## Instructions to follow
Please return the lines below verbatim, beginning at the one that has "32: (292, 306, 8.94)" and stopping after the one that has "39: (338, 169, 42.02)", and add no other lines.

## Provided entries
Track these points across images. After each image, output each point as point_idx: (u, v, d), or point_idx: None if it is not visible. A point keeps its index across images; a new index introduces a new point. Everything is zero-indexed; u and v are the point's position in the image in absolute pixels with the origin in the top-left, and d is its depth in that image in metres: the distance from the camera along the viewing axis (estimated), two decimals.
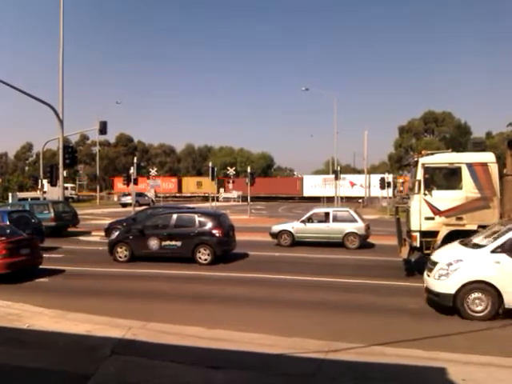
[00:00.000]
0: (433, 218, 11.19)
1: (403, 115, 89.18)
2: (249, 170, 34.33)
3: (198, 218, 14.36)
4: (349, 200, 49.69)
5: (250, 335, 6.82)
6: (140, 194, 46.80)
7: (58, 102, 25.34)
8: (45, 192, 34.91)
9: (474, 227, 10.97)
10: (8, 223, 14.96)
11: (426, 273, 8.94)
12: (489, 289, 7.96)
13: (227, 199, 60.98)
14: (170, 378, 5.24)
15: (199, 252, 13.89)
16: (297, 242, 17.61)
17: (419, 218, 11.22)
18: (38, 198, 32.74)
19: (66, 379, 5.24)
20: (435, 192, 11.19)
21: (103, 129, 28.92)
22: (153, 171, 66.38)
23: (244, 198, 62.95)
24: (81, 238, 21.74)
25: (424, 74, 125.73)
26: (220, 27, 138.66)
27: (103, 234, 20.24)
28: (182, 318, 7.96)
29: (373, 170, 76.42)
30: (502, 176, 11.34)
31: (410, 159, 14.07)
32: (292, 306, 8.94)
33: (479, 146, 12.10)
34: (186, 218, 14.70)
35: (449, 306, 8.20)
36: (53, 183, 25.42)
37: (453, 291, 8.09)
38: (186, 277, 12.20)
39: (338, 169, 42.02)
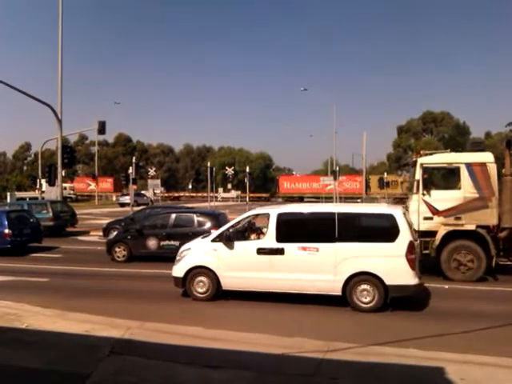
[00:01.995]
0: (431, 218, 11.20)
1: (402, 115, 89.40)
2: (247, 170, 34.33)
3: (196, 218, 14.35)
4: (349, 199, 49.61)
5: (249, 335, 6.82)
6: (138, 194, 46.74)
7: (56, 101, 25.32)
8: (43, 192, 34.81)
9: (473, 227, 11.00)
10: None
11: None
12: (208, 272, 9.12)
13: (226, 199, 60.97)
14: (168, 378, 5.24)
15: None
16: None
17: (418, 217, 11.22)
18: (36, 198, 32.67)
19: (65, 379, 5.23)
20: (434, 192, 11.19)
21: (102, 129, 28.84)
22: (151, 171, 66.23)
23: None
24: (79, 237, 21.71)
25: (423, 74, 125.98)
26: (219, 26, 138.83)
27: (101, 233, 20.21)
28: (180, 317, 7.97)
29: (371, 170, 76.51)
30: (500, 176, 11.33)
31: (408, 159, 14.09)
32: (292, 306, 8.93)
33: (478, 146, 12.09)
34: (184, 217, 14.69)
35: (181, 288, 9.39)
36: (51, 183, 25.38)
37: (182, 275, 9.30)
38: None
39: (337, 169, 42.03)
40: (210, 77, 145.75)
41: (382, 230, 8.60)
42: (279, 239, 8.74)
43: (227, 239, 9.09)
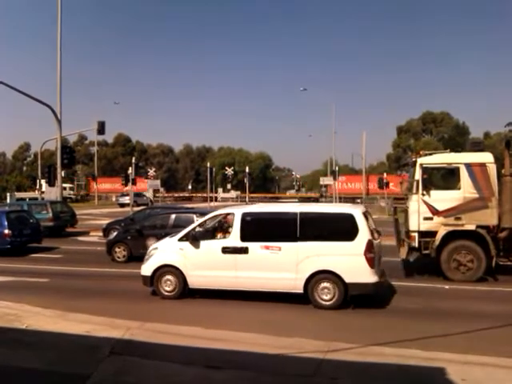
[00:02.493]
0: (431, 219, 11.19)
1: (402, 115, 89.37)
2: (247, 170, 34.36)
3: (196, 218, 14.32)
4: (349, 199, 49.62)
5: (249, 335, 6.81)
6: (138, 194, 46.75)
7: (56, 101, 25.31)
8: (43, 192, 34.80)
9: (473, 227, 10.99)
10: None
11: None
12: (175, 271, 9.28)
13: (225, 199, 60.93)
14: (168, 378, 5.23)
15: None
16: None
17: (418, 218, 11.22)
18: (36, 198, 32.66)
19: (65, 380, 5.22)
20: (433, 192, 11.18)
21: (101, 129, 28.80)
22: (151, 171, 66.17)
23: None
24: (79, 238, 21.71)
25: (423, 73, 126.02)
26: (219, 25, 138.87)
27: (101, 234, 20.19)
28: (180, 317, 7.96)
29: (371, 170, 76.52)
30: (500, 176, 11.32)
31: (408, 159, 14.09)
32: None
33: (477, 147, 12.08)
34: (184, 217, 14.66)
35: (149, 286, 9.57)
36: (51, 183, 25.37)
37: (149, 273, 9.46)
38: None
39: (336, 169, 42.13)
40: (210, 75, 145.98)
41: (342, 230, 8.73)
42: (243, 238, 8.89)
43: (193, 238, 9.24)
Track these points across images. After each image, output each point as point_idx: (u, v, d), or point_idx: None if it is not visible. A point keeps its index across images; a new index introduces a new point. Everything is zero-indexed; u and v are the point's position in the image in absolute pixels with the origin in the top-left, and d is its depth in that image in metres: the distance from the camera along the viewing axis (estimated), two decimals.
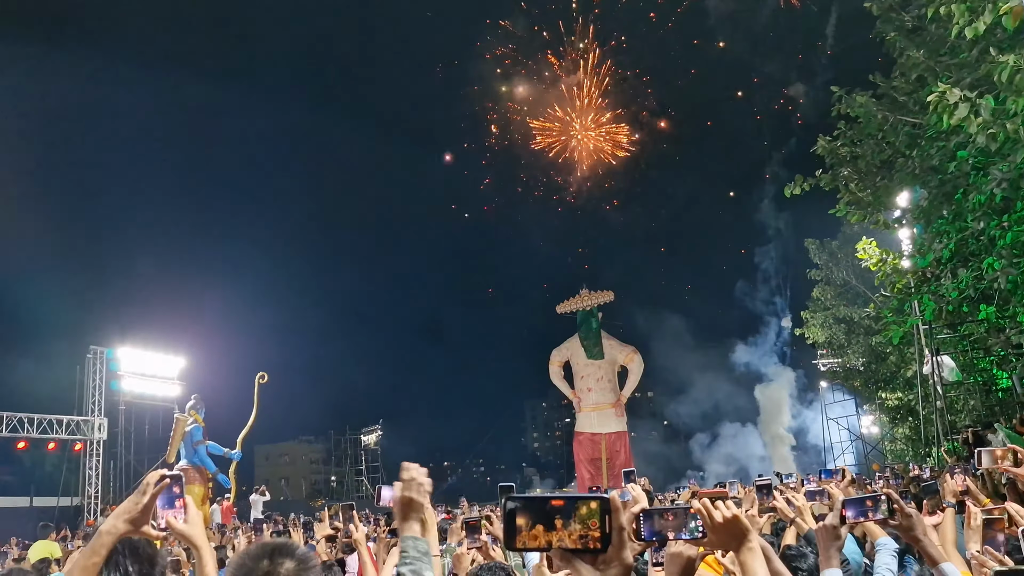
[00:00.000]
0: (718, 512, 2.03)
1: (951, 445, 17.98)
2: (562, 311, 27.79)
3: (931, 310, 14.12)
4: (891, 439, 32.35)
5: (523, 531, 1.22)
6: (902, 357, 27.39)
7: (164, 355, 29.42)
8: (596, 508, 1.22)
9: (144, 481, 2.35)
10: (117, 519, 2.31)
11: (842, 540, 2.94)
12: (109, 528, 2.30)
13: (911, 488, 9.61)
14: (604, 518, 1.22)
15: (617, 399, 26.44)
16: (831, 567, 2.85)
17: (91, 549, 2.30)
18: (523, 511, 1.23)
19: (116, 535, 2.31)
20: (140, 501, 2.32)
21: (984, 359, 20.41)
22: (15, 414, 25.32)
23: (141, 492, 2.33)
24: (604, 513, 1.22)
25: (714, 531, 2.03)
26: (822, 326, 32.42)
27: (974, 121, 8.83)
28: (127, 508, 2.32)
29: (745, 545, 2.06)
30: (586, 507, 1.22)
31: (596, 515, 1.22)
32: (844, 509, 2.98)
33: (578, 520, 1.22)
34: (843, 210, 14.99)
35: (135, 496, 2.34)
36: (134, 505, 2.32)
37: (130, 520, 2.31)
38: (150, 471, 2.55)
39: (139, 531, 2.34)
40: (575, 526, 1.22)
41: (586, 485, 24.98)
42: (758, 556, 2.07)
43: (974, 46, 11.00)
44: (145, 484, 2.34)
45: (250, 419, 26.10)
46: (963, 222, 12.76)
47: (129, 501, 2.34)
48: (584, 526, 1.22)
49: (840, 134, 14.40)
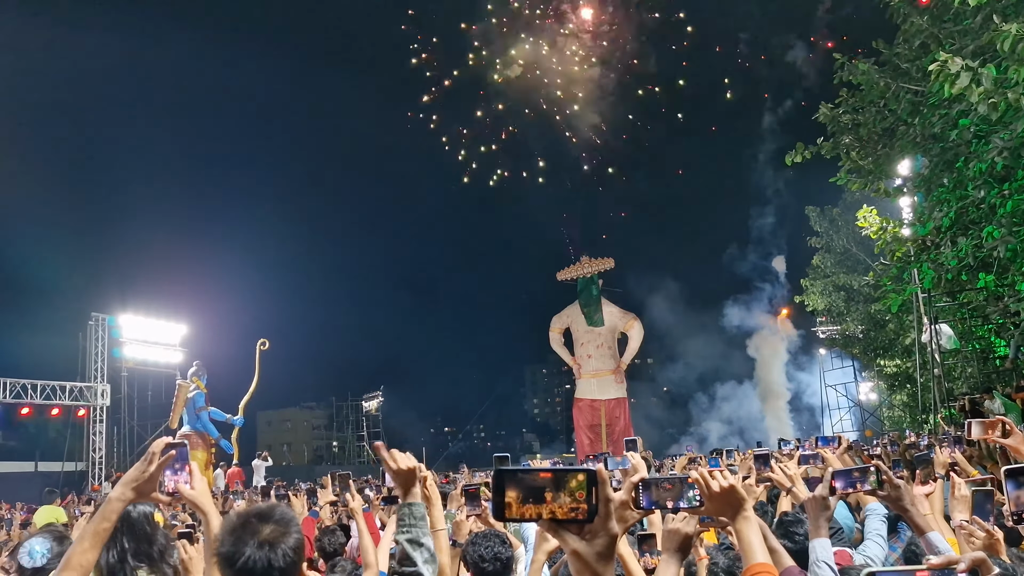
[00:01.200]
0: (715, 481, 2.07)
1: (948, 412, 18.12)
2: (562, 278, 27.85)
3: (930, 278, 14.14)
4: (889, 406, 32.57)
5: (513, 503, 1.25)
6: (901, 325, 27.48)
7: (166, 322, 29.52)
8: (583, 480, 1.25)
9: (150, 450, 2.40)
10: (125, 486, 2.37)
11: (831, 511, 3.00)
12: (118, 495, 2.36)
13: (906, 455, 9.71)
14: (591, 490, 1.24)
15: (617, 365, 26.59)
16: (820, 536, 2.92)
17: (101, 515, 2.35)
18: (513, 484, 1.25)
19: (125, 501, 2.37)
20: (147, 469, 2.38)
21: (982, 327, 20.50)
22: (19, 380, 25.47)
23: (147, 460, 2.39)
24: (591, 485, 1.24)
25: (711, 500, 2.07)
26: (822, 293, 32.47)
27: (975, 90, 8.77)
28: (134, 476, 2.38)
29: (741, 514, 2.10)
30: (574, 479, 1.25)
31: (583, 487, 1.24)
32: (833, 480, 3.04)
33: (567, 492, 1.24)
34: (844, 178, 14.94)
35: (141, 464, 2.39)
36: (141, 473, 2.38)
37: (137, 488, 2.37)
38: (153, 437, 2.60)
39: (147, 498, 2.40)
40: (564, 498, 1.24)
41: (585, 451, 25.20)
42: (754, 525, 2.11)
43: (978, 13, 10.90)
44: (151, 453, 2.39)
45: (252, 385, 26.29)
46: (964, 190, 12.73)
47: (135, 469, 2.39)
48: (572, 498, 1.24)
49: (842, 101, 14.31)
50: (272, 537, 2.08)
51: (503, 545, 3.58)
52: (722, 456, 8.72)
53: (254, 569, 2.02)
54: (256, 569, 2.02)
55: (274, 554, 2.05)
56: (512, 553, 3.63)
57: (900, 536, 4.60)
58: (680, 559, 2.35)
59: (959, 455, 5.67)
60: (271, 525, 2.11)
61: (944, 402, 18.82)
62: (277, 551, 2.05)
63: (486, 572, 3.52)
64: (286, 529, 2.12)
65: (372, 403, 44.48)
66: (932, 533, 3.04)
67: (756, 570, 2.08)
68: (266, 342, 26.43)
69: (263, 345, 26.34)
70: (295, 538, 2.12)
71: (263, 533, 2.08)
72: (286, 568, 2.05)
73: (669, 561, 2.35)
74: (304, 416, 64.63)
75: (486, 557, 3.52)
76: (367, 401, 44.59)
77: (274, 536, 2.08)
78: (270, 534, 2.08)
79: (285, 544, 2.08)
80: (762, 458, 5.31)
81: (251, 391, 26.28)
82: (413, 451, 2.64)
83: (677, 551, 2.35)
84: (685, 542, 2.35)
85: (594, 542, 1.26)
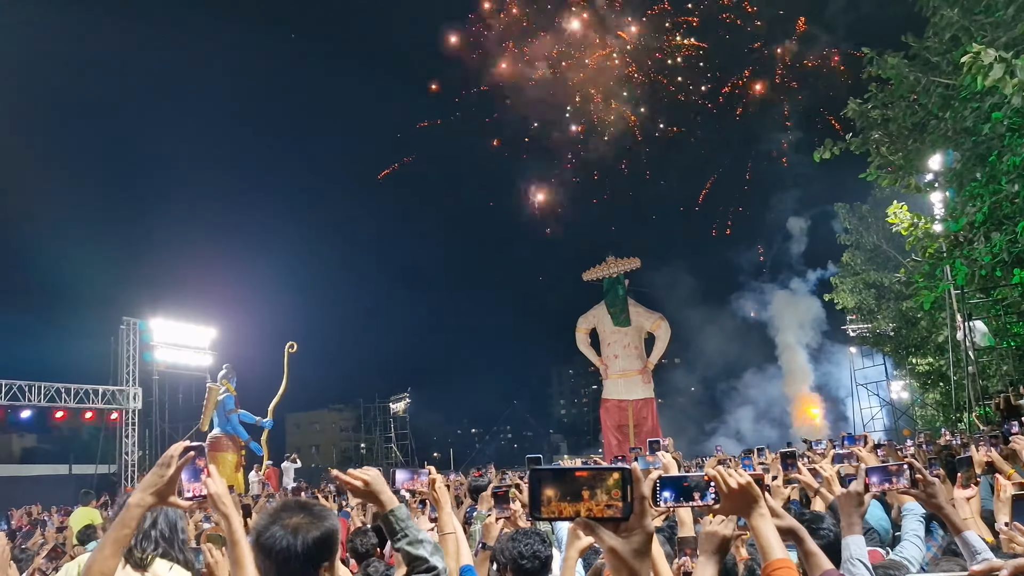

## Answer section
32: (292, 306, 8.94)
33: (479, 146, 12.10)
34: (186, 218, 14.70)
35: (449, 306, 8.20)
36: (53, 183, 25.42)
37: (453, 291, 8.09)
38: (186, 277, 12.20)
39: (338, 169, 42.02)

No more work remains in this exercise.